▸ Tasks:
- 1) From the passage on vehicle detection and tracking, quote the words starting at "2.2. Vehicle Detection" and ending at "are invariant [26].".
- 2) According to the passage on vehicle detection and tracking, what is the first step when roadside LiDAR is used to detect and track vehicles?
- 3) Continue the passage on vehicle detection and tracking with roadside LiDAR from the point where it stops.

▸ Document:
>> START
For vehicle tracking, the distance characteristics of objects between adjacent frames are commonly used in mainstream methods, such as the Hungarian method [21]. Predictive tracking algorithms using Kalman and particle filtering are also another major type of method [22,23,24].

However, it is difficult to obtain a global view just by relying on the sensors equipped on the AV. And due to the occlusion of the vehicle in front, it will greatly limit the remote sensing ability of autonomous driving. To deal with these challenges, roadside sensing has become an important solution. Through V2I technology, roadside sensing can provide more comprehensive information and data for AVs [25].

2.2. Vehicle Detection and Tracking with Roadside LiDAR

Compared to the mobile LiDAR models that are developed for an AV to explore and understand its ever-changing surrounding environment, the roadside or stationary LiDAR is mainly used to detect moving objects in a fixed environment, and its point cloud distribution is different from that of mobile LiDAR [15]. In a roadside LiDAR point cloud, vehicles are distributed randomly within the LiDAR scanning range, and their point features (e.g., density and shape) change dynamically in space, while static backgrounds, such as buildings, are invariant [26].

Based on these features, the first step in vehicle detection and tracking using roadside LiDAR is to perform background filtering to remove static objects such as buildings and trees [27]. The next step is to perform object classification to classify the road users into pedestrians, bicycles, and vehicles [8,10]. Finally, the vehicle is tracked to monitor its trajectory and status [9,28]. However, the roadside object detection methods described above are mainly based on point cloud features, and their algorithms run slowly. Some studies do not even report the running time of the proposed algorithms [8,10].
>> END
[Items listed in a dataset]
>> START
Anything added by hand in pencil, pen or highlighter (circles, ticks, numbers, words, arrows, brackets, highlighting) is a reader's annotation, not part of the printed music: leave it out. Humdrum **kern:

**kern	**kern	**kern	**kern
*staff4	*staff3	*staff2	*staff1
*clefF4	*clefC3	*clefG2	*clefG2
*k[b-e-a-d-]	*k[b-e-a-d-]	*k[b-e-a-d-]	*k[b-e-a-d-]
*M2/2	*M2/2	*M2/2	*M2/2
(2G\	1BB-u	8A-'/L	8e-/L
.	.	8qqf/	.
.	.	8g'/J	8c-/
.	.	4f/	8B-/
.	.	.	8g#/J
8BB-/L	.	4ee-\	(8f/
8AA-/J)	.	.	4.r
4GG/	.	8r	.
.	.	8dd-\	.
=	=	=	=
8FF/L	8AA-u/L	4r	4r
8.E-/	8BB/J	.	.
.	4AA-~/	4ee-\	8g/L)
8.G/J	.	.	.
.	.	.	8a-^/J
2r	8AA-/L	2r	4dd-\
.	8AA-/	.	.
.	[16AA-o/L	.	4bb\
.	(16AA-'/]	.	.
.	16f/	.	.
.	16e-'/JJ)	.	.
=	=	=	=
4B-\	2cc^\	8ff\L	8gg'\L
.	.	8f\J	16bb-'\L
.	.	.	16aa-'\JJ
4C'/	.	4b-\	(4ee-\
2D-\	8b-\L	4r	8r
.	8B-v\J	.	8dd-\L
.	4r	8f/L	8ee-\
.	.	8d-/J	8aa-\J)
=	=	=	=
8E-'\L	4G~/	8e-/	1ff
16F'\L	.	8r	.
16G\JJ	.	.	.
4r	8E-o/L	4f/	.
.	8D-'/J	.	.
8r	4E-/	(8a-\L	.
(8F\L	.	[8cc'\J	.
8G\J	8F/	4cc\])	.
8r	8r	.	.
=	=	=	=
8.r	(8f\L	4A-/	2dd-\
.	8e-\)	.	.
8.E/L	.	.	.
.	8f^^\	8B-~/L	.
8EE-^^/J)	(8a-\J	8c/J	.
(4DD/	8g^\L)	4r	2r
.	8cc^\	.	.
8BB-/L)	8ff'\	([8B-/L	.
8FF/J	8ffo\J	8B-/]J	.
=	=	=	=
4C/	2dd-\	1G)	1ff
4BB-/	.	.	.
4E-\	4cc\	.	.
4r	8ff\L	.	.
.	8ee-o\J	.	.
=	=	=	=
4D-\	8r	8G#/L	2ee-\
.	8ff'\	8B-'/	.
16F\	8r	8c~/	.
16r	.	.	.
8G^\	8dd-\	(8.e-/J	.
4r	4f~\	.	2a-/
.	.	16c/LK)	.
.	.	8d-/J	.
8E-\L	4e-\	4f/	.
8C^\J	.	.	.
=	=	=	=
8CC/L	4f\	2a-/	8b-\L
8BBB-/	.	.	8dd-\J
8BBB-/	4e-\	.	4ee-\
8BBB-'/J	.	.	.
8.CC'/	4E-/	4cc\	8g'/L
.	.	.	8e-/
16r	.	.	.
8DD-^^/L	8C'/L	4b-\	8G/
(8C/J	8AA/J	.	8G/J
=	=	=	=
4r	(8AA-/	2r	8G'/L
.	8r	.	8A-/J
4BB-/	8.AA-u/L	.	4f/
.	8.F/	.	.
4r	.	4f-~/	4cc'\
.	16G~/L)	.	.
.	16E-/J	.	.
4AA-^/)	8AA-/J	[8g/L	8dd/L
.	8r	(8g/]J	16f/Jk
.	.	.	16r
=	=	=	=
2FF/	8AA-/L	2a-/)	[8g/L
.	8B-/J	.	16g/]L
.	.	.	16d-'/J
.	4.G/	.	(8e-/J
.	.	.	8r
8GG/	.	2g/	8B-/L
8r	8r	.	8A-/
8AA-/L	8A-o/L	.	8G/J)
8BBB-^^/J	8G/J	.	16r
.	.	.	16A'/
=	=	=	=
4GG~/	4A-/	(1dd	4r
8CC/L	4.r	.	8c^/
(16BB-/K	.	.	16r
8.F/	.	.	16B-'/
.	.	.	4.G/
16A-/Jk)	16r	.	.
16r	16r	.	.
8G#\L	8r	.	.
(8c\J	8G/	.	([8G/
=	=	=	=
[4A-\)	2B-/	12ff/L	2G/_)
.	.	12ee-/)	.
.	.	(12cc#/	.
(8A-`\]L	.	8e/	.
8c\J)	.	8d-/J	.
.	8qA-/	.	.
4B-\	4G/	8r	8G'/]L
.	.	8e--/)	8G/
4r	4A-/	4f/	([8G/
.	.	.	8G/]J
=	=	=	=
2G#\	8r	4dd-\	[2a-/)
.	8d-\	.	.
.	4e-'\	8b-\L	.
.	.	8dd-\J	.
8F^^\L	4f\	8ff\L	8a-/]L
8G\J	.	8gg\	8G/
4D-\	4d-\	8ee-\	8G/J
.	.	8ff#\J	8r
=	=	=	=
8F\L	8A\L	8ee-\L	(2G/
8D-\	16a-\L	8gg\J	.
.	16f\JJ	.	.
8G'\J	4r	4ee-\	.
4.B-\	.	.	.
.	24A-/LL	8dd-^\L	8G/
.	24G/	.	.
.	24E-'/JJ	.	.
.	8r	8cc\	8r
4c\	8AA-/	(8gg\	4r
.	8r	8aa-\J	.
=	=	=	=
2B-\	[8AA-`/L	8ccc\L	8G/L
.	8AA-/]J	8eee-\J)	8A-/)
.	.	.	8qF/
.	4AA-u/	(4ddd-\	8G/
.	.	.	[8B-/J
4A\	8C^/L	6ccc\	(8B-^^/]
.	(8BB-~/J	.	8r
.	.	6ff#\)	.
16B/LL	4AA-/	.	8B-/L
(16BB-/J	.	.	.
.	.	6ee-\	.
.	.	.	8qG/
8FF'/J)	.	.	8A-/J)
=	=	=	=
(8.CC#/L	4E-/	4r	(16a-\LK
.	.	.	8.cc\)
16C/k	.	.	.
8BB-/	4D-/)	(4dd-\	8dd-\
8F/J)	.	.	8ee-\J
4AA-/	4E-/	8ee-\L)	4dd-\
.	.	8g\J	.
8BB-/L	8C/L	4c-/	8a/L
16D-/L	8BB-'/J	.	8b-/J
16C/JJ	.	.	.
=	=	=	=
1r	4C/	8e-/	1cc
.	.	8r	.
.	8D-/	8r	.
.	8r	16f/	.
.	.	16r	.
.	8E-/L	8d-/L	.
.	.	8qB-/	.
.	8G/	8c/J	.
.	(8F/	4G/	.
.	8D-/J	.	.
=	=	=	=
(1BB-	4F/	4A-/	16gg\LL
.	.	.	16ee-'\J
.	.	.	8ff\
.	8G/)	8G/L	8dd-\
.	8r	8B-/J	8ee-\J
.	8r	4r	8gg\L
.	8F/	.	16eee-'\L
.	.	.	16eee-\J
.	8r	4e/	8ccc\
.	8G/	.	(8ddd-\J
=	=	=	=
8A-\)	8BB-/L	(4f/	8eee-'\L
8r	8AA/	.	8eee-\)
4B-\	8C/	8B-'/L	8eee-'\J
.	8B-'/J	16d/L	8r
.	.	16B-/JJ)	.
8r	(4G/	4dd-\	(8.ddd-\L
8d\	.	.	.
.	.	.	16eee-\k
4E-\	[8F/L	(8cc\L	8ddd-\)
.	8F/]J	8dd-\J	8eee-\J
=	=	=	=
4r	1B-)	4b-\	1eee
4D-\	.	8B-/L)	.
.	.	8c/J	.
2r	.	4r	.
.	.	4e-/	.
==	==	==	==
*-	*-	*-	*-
>> END
▸ Task results:
- 1)
2.2. Vehicle Detection and Tracking with Roadside LiDAR

Compared to the mobile LiDAR models that are developed for an AV to explore and understand its ever-changing surrounding environment, the roadside or stationary LiDAR is mainly used to detect moving objects in a fixed environment, and its point cloud distribution is different from that of mobile LiDAR [15]. In a roadside LiDAR point cloud, vehicles are distributed randomly within the LiDAR scanning range, and their point features (e.g., density and shape) change dynamically in space, while static backgrounds, such as buildings, are invariant [26].

- 2) Background filtering, which removes static objects such as buildings and trees.

- 3)
Object tracking algorithms based on roadside sensors include single object tracking and multi-object tracking [29]. Among them, single-object tracking refers to tracking only one object in each frame, which has the advantages of high accuracy and accurate detection. However, in the actual transportation scene, LiDAR often detects multiple vehicles, which greatly reduces the usefulness of single-object tracking. The use of multi-object tracking (MOT) algorithms is necessary [30]. MOT is used to track multiple objects in the same data frame and assign different IDs to all the objects to obtain the trajectory of each ID. The first step in MOT is object matching, i.e., solving for the optimal matching results of all the objects in two consecutive frames before and after. The Hungarian algorithm is a combinatorial optimization algorithm for solving task assignment problems for the matching of bipartite graphs [21]. The traditional Hungarian algorithm considers only the Euclidean distance between object centroids when performing multi-object matching. Although this method is fast in finding solutions, it only selects the Euclidean distance between center points as the efficiency matrix and considers a single factor [31]. When an object is temporarily occluded, it is recognized as two different objects, which leads to tracking errors of the same object in different frames and greatly reduces the tracking performance.

Therefore, this paper proposes to borrow the deep learning-based object detection algorithm used in in-vehicle LiDAR and apply it to the roadside so that it can process the point cloud data at a full frame rate without sacrificing the accuracy. The tail delay is less than 100 ms, and the traditional Hungarian algorithm is improved to solve the short-term occlusion problem and repair the trajectory during the occlusion period while ensuring the running speed of the algorithm.

3. Methodology

3.1. Vehicle Detection Based on ResNet18

In this paper, we propose a vehicle detection architecture that takes 3D point clouds as the input and predicts the full 3D bounding box. The architecture is an end-to-end ResNet18-based deep learning model. The main process of the model architecture is as follows:

Step 1: The original point cloud is mapped into a BEV and then input into the ResNet18 network. ResNet18 is used as a feature extractor in the architecture to extract the high-level information of the vehicles in the BEV and finally obtain the feature map.

Step 2: The feature maps extracted using ResNet18 are input into 2× deconv branch and 4× deconv branch architecture.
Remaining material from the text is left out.